Pläne für Gesichtserkennung
Anfang August berichteten deutsche Medien über Pläne des Bundesinnenministeriums (BMI), dem Bundeskriminalamt (BKA) und der Bundespolizei künftig Programme zur Gesichtserkennung zur Verfügung zu stellen. Ein entsprechender Gesetzentwurf von Innenministerin Nancy Faeser (SPD) sieht vor, dass Ermittler Internetvideos von IS-Mitgliedern mit Bildern aus sozialen Netzwerken abgleichen können. Die geplante Gesetzesänderung muss noch von Kabinett und Bundestag beschlossen werden.
In Bayern setzt Innenminister Joachim Herrmann (CSU) auf Live-Gesichtserkennung im öffentlichen Raum. Er will die bereits installierten Kameras an öffentlichen Plätzen wie Bahnhöfen verstärkt einsetzen und die Aufnahmen mithilfe von KI auswerten. Dies stieß auf Bedenken des bayerischen Datenschutzbeauftragten Thomas Petri, der die Live-Gesichtserkennung als "schwerwiegenden Eingriff in die Grundrechte aller Menschen" bezeichnete.

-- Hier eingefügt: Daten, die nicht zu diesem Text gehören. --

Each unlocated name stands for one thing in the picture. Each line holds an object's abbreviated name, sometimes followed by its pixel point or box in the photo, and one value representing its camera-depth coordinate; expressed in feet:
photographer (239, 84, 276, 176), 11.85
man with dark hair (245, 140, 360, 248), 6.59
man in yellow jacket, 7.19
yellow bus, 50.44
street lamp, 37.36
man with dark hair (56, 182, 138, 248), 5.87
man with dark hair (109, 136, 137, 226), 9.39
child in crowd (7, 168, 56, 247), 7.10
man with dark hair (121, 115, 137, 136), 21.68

Gesichtserkennung der Berliner Polizei mutmaßlich rechtswidrig Wie die taz berichtete, setzt die Berliner Polizei seit Kurzem eine KI-basierte Gesichtserkennungssoftware bei ihren Ermittlungen ein. In sechs Fällen kam das Programm bereits zum Einsatz, wie eine Anfrage des Grünen-Abgeordneten Vasili Franco an den Berliner Senat ergab. Franco kritisierte die lückenhafte Auskunft des Senats und vermutet, dass die Berliner Staatsanwaltschaft möglicherweise rechtswidrige biometrische Massenabgleiche durchgeführt hat.
Die Software half der Berliner Polizei unter anderem bei der Festnahme der ehemaligen RAF-Angehörigen Daniela Klette, die zuvor von einem Podcast-Team aufgespürt worden war (siehe Telepolis-Bericht: Überwachungsstaat Deutschland? Die RAF, Klette und die Zukunft der Privatsphäre).
Tatsächlich hat die Europäische Union dem Einsatz der Live-Gesichtserkennung enge Grenzen gesetzt. So darf die Software nur zur Aufklärung und Verhinderung schwerer Straftaten und auf richterliche Anordnung eingesetzt werden. Digitale Bürgerrechtler hatten jedoch bereits unmittelbar nach der Verabschiedung des entsprechenden KI-Gesetzes (AI Act) der EU auf zweifelhafte "Hintertüren für biometrische Überwachung" hingewiesen.